• PROBLEM TO WORK ON: Retype, word for word, only the lines from the one with "Page size: 1500x1125." through the last line of the data below.

• INPUT:
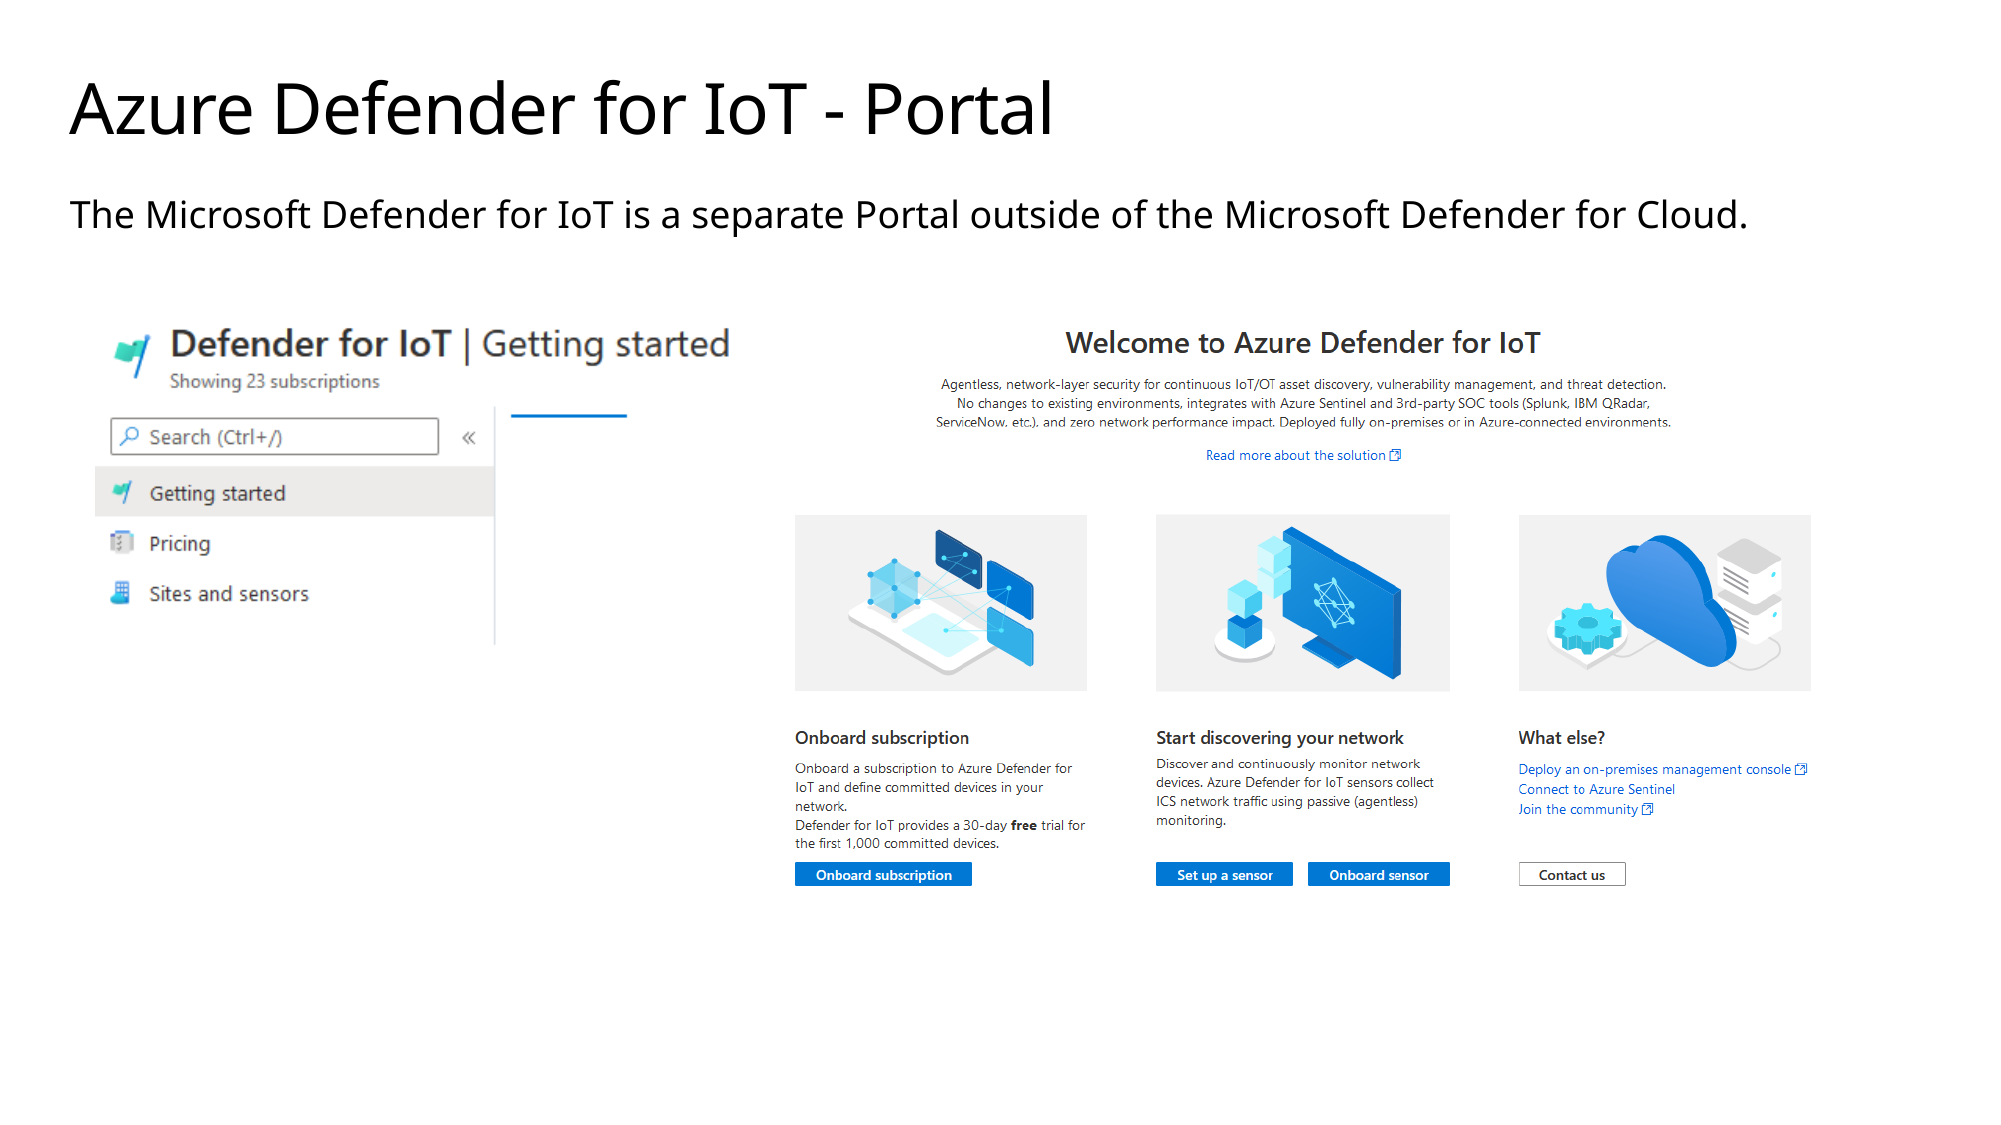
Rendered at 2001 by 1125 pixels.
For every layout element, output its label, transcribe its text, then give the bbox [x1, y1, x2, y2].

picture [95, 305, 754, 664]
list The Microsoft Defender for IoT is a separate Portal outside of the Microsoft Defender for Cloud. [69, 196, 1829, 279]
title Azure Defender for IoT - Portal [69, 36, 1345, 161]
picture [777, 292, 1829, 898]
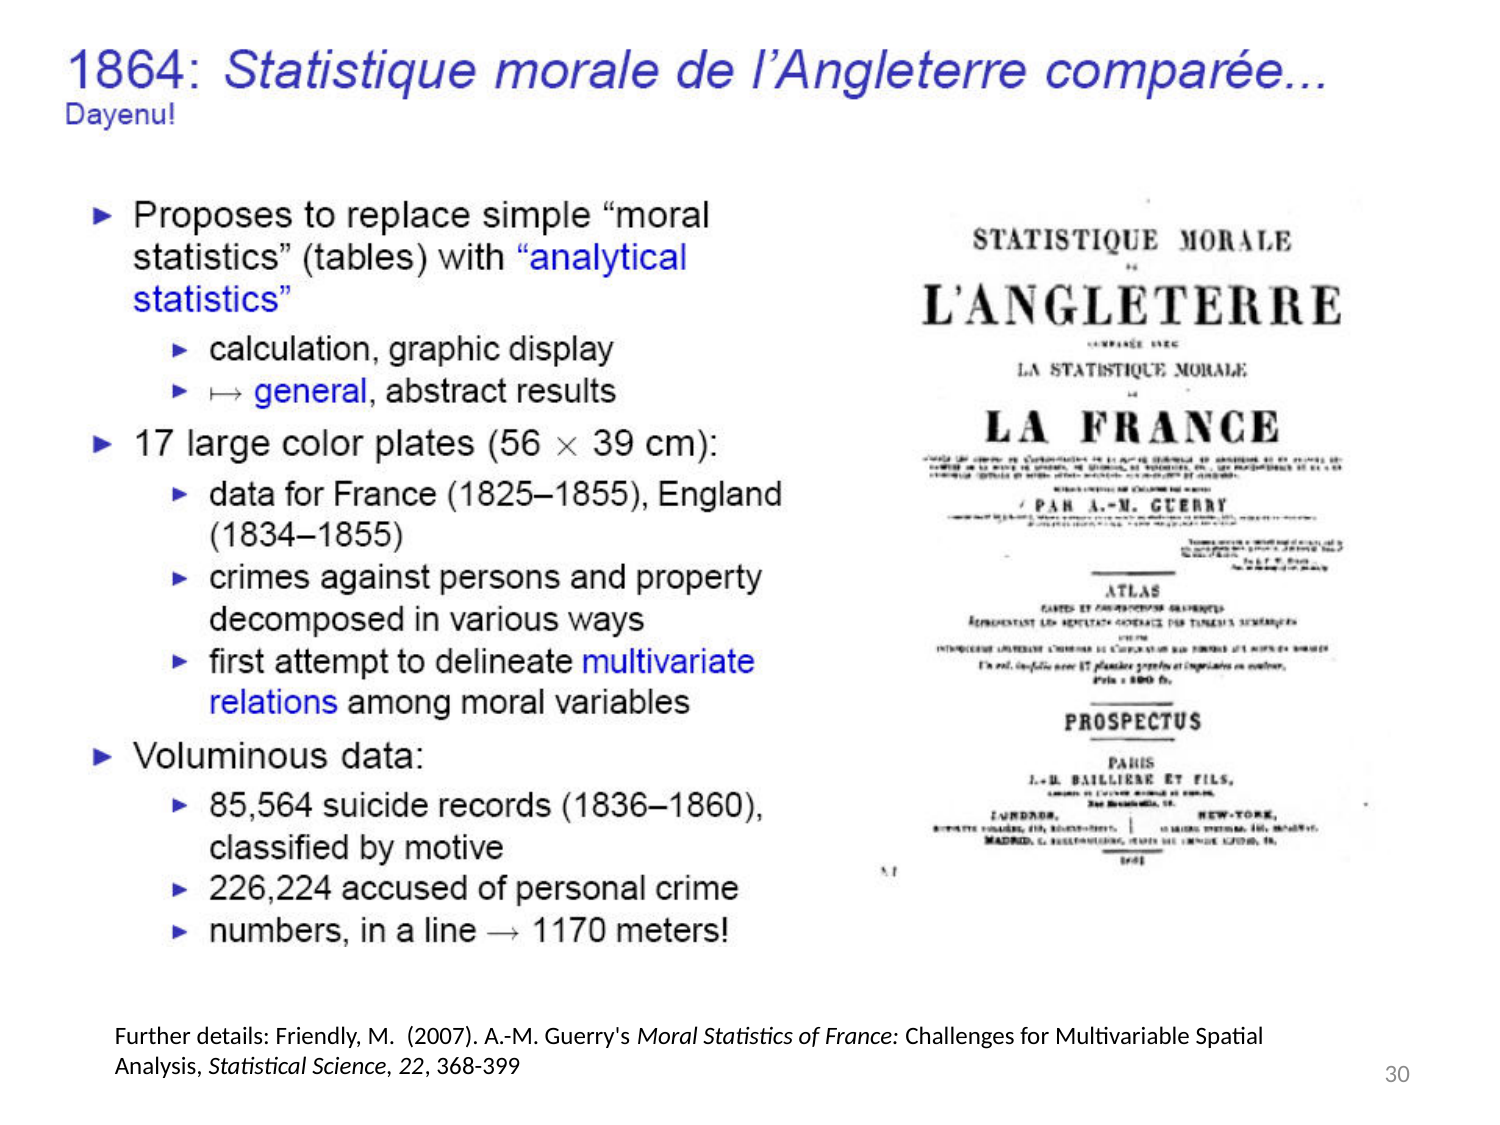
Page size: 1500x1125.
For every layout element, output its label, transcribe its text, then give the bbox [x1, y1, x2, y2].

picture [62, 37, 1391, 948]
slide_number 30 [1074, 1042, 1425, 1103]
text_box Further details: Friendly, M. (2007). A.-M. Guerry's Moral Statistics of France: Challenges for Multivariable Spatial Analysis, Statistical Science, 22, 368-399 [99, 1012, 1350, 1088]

• FINAL ANSWER:
Page size: 1500x1125.
For every layout element, output its label, transcribe its text, then give the bbox [x1, y1, x2, y2].

picture [62, 37, 1391, 948]
slide_number 30 [1074, 1042, 1425, 1103]
text_box Further details: Friendly, M. (2007). A.-M. Guerry's Moral Statistics of France: Challenges for Multivariable Spatial Analysis, Statistical Science, 22, 368-399 [99, 1012, 1350, 1088]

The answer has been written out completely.